Requirement – Please set down each record exactly as it appears, but leave out any pictures.

Extracted data entries:
_ _ _ _ _

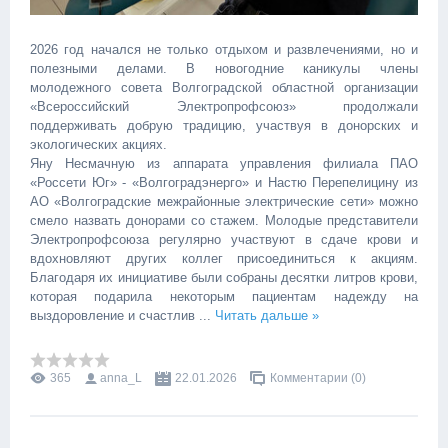
2026 год начался не только отдыхом и развлечениями, но и
полезными делами. В новогодние каникулы члены
молодежного совета Волгоградской областной организации
«Всероссийский Электропрофсоюз» продолжали
поддерживать добрую традицию, участвуя в донорских и
экологических акциях. ‎
Яну Несмачную из аппарата управления филиала ПАО
«Россети Юг» - «Волгоградэнерго» и Настю Перепелицину из
АО «Волгоградские межрайонные электрические сети» можно
смело назвать донорами со стажем. Молодые представители
Электропрофсоюза регулярно участвуют в сдаче крови и
вдохновляют других коллег присоединиться к акциям.
Благодаря их инициативе были собраны десятки литров крови,
которая подарила некоторым пациентам надежду на
выздоровление и счастлив
...
Читать дальше »
365
anna_L
22.01.2026
Комментарии (0)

_ _ _ _ _

Solved exercise –
2026 год начался не только отдыхом и развлечениями, но и
полезными делами. В новогодние каникулы члены
молодежного совета Волгоградской областной организации
«Всероссийский Электропрофсоюз» продолжали
поддерживать добрую традицию, участвуя в донорских и
экологических акциях. ‎
Яну Несмачную из аппарата управления филиала ПАО
«Россети Юг» - «Волгоградэнерго» и Настю Перепелицину из
АО «Волгоградские межрайонные электрические сети» можно
смело назвать донорами со стажем. Молодые представители
Электропрофсоюза регулярно участвуют в сдаче крови и
вдохновляют других коллег присоединиться к акциям.
Благодаря их инициативе были собраны десятки литров крови,
которая подарила некоторым пациентам надежду на
выздоровление и счастлив
...
Читать дальше »
365
anna_L
22.01.2026
Комментарии (0)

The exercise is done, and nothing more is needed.